I have a series of processes in nextflow pipeline, employing multiple heavy computing steps and database (SQL) insertion/fetch. I need to insert certain (intermediate) process results to the DB and fetch them later for further processing (within the same pipeline). In the most simplified form it will be something like:
process1
(fetch data from DB)process2
(analyze process1.out)process3
(inserts process2.out to DB)The problem is, that when any values are changed in the DB, output from process1
is still cached (when using -resume
flag), so changes in DB are not reflected here at all.

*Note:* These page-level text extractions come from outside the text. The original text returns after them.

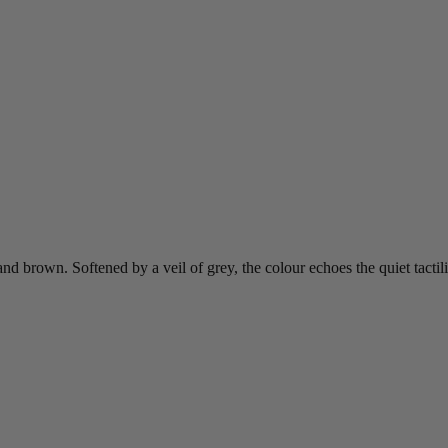
d brown. Softened by a veil of grey, the colour echoes the quiet tactil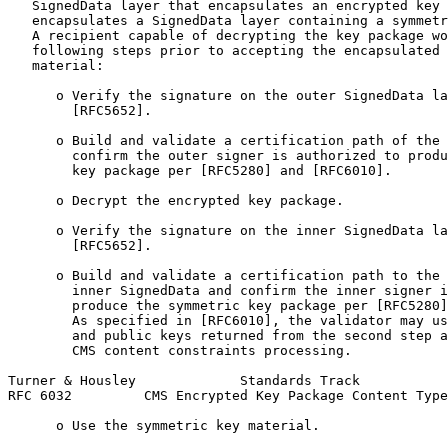
   SignedData layer that encapsulates an encrypted key 
   encapsulates a SignedData layer containing a symmetr
   A recipient capable of decrypting the key package wo
   following steps prior to accepting the encapsulated 
   material:

      o Verify the signature on the outer SignedData la
        [RFC5652].

      o Build and validate a certification path of the 
        confirm the outer signer is authorized to produ
        key package per [RFC5280] and [RFC6010].

      o Decrypt the encrypted key package.

      o Verify the signature on the inner SignedData la
        [RFC5652].

      o Build and validate a certification path to the 
        inner SignedData and confirm the inner signer i
        produce the symmetric key package per [RFC5280]
        As specified in [RFC6010], the validator may us
        and public keys returned from the second step a
        CMS content constraints processing.

Turner & Housley             Standards Track           
RFC 6032         CMS Encrypted Key Package Content Type
      o Use the symmetric key material.
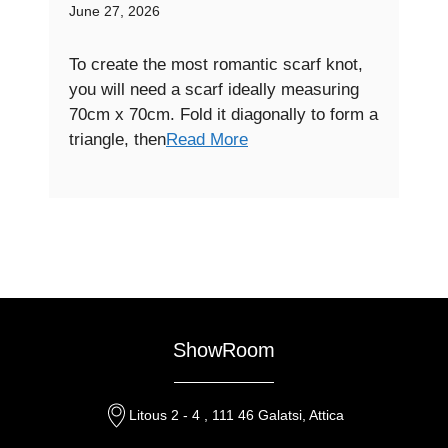
June 27, 2026
To create the most romantic scarf knot,
you will need a scarf ideally measuring
70cm x 70cm. Fold it diagonally to form a
triangle, then
Read More
ShowRoom
Litous 2 - 4 , 111 46 Galatsi, Attica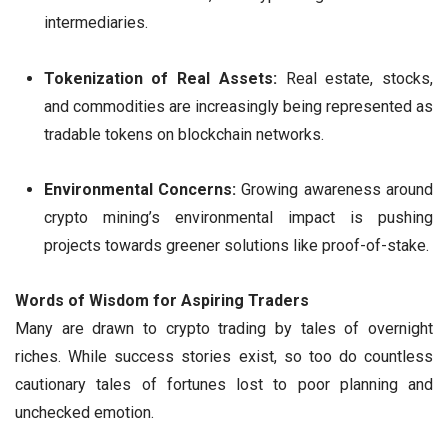
intermediaries.
Tokenization of Real Assets:
Real estate, stocks,
and commodities are increasingly being represented as
tradable tokens on blockchain networks.
Environmental Concerns:
Growing awareness around
crypto mining’s environmental impact is pushing
projects towards greener solutions like proof-of-stake.
Words of Wisdom for Aspiring Traders
Many are drawn to crypto trading by tales of overnight
riches. While success stories exist, so too do countless
cautionary tales of fortunes lost to poor planning and
unchecked emotion.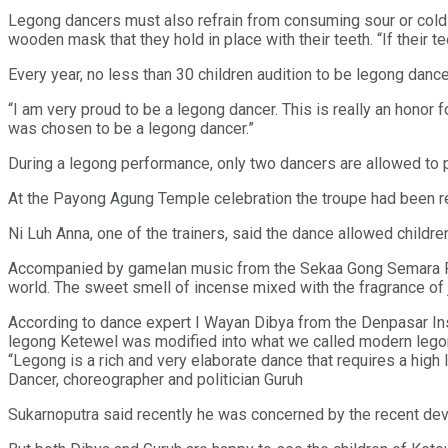
Legong dancers must also refrain from consuming sour or cold f
wooden mask that they hold in place with their teeth. “If their t
Every year, no less than 30 children audition to be legong dan
“I am very proud to be a legong dancer. This is really an honor
was chosen to be a legong dancer.”
During a legong performance, only two dancers are allowed to p
At the Payong Agung Temple celebration the troupe had been re
Ni Luh Anna, one of the trainers, said the dance allowed children
Accompanied by gamelan music from the Sekaa Gong Semara Pen
world. The sweet smell of incense mixed with the fragrance of 
According to dance expert I Wayan Dibya from the Denpasar Inst
legong Ketewel was modified into what we called modern legon
“Legong is a rich and very elaborate dance that requires a high 
Dancer, choreographer and politician Guruh
Sukarnoputra said recently he was concerned by the recent develo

Is there any way to force reprocessing process1
while using -resume
and ignore cache?
So far, I was manually deleting respective work folder, or adding dummy line to process1
, but that is extremely ineffective solution.
Thanks for any help here.
Result caching is enable by default, but this feature can be disabled using the cache
directive by setting the value to false
. For example:
process process1 {
cache false
...
}
Not sure if we have the full picture here, but updating a database with some set of process results just to fetch them again later on seems wasteful. Or maybe I've just misunderstood. I would instead try to separate the heavy computational work (hours) from the database transactions (minutes) if at all possible. Note that if you need to make per process database transactions, you might be able to achieve this using the beforeScript and afterScript directives (which can be enabled/disabled using a nextflow.config profile, for example). For example, a beforeScript could be used to create a database object that is updated (using an afterScript) once the process has completed. Since both of these scripts are run from inside the workDir, you could use the basename of the current/working directory (i.e. the task UUID) as a key.